— BEGIN DATA LINES —

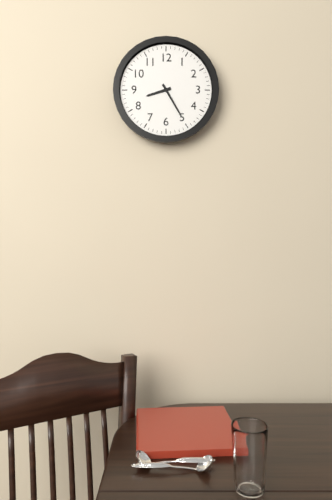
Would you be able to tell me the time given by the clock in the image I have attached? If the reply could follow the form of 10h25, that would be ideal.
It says 8h25
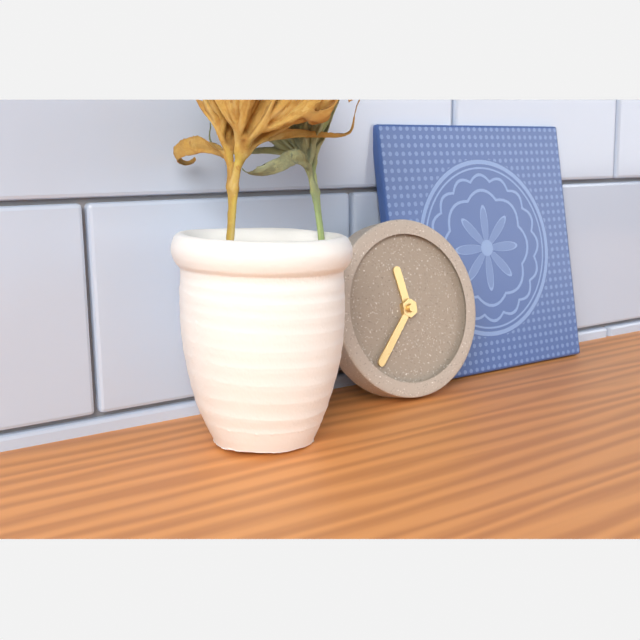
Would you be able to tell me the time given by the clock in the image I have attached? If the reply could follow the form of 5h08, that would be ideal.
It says 11h37
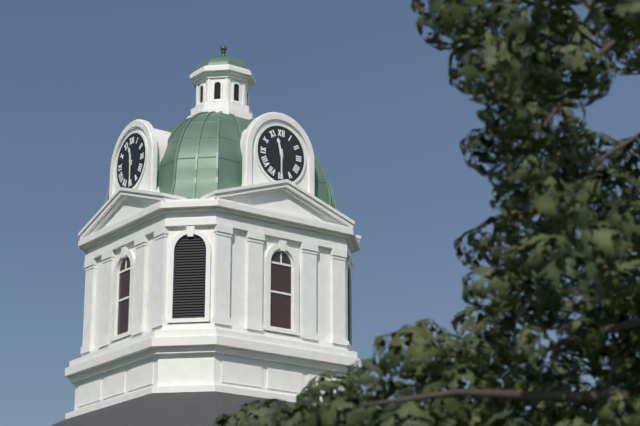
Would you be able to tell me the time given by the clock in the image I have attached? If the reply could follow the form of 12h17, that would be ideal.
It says 11h30
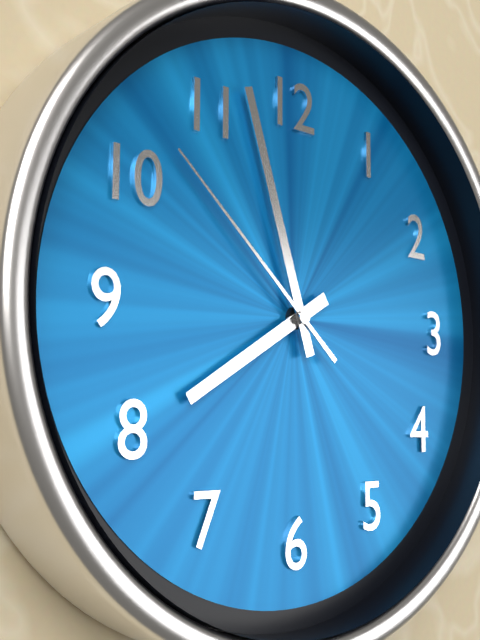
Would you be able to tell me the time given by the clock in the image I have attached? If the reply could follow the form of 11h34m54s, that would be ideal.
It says 7h57m52s
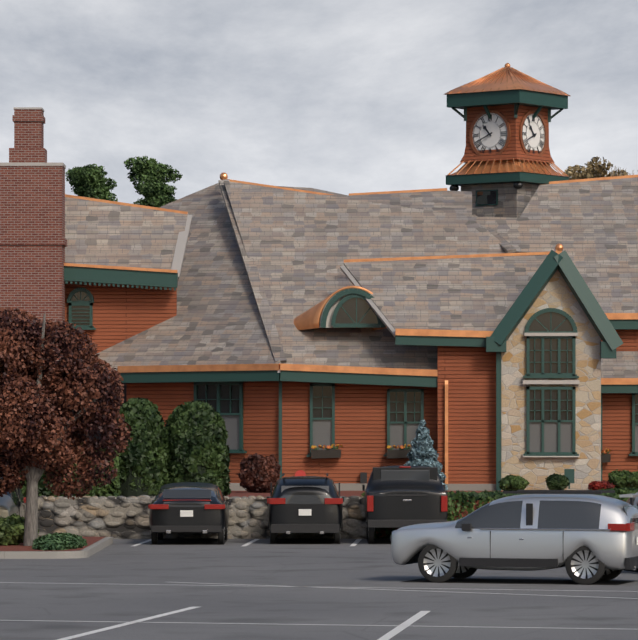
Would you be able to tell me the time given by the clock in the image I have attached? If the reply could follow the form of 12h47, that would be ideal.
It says 10h41
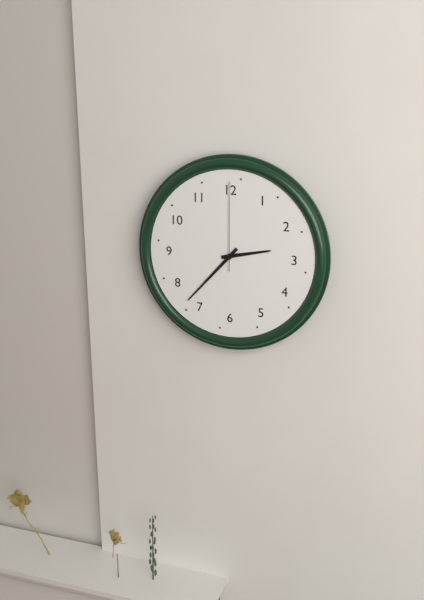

— END DATA LINES —

#### [EXERCISE DETAILS]
Return every line of the records above word for word, leaving out the pictures.

#### [FULL ANSWER]
Would you be able to tell me the time given by the clock in the image I have attached? If the reply could follow the form of 10h25, that would be ideal.
It says 8h25
Would you be able to tell me the time given by the clock in the image I have attached? If the reply could follow the form of 5h08, that would be ideal.
It says 11h37
Would you be able to tell me the time given by the clock in the image I have attached? If the reply could follow the form of 12h17, that would be ideal.
It says 11h30
Would you be able to tell me the time given by the clock in the image I have attached? If the reply could follow the form of 11h34m54s, that would be ideal.
It says 7h57m52s
Would you be able to tell me the time given by the clock in the image I have attached? If the reply could follow the form of 12h47, that would be ideal.
It says 10h41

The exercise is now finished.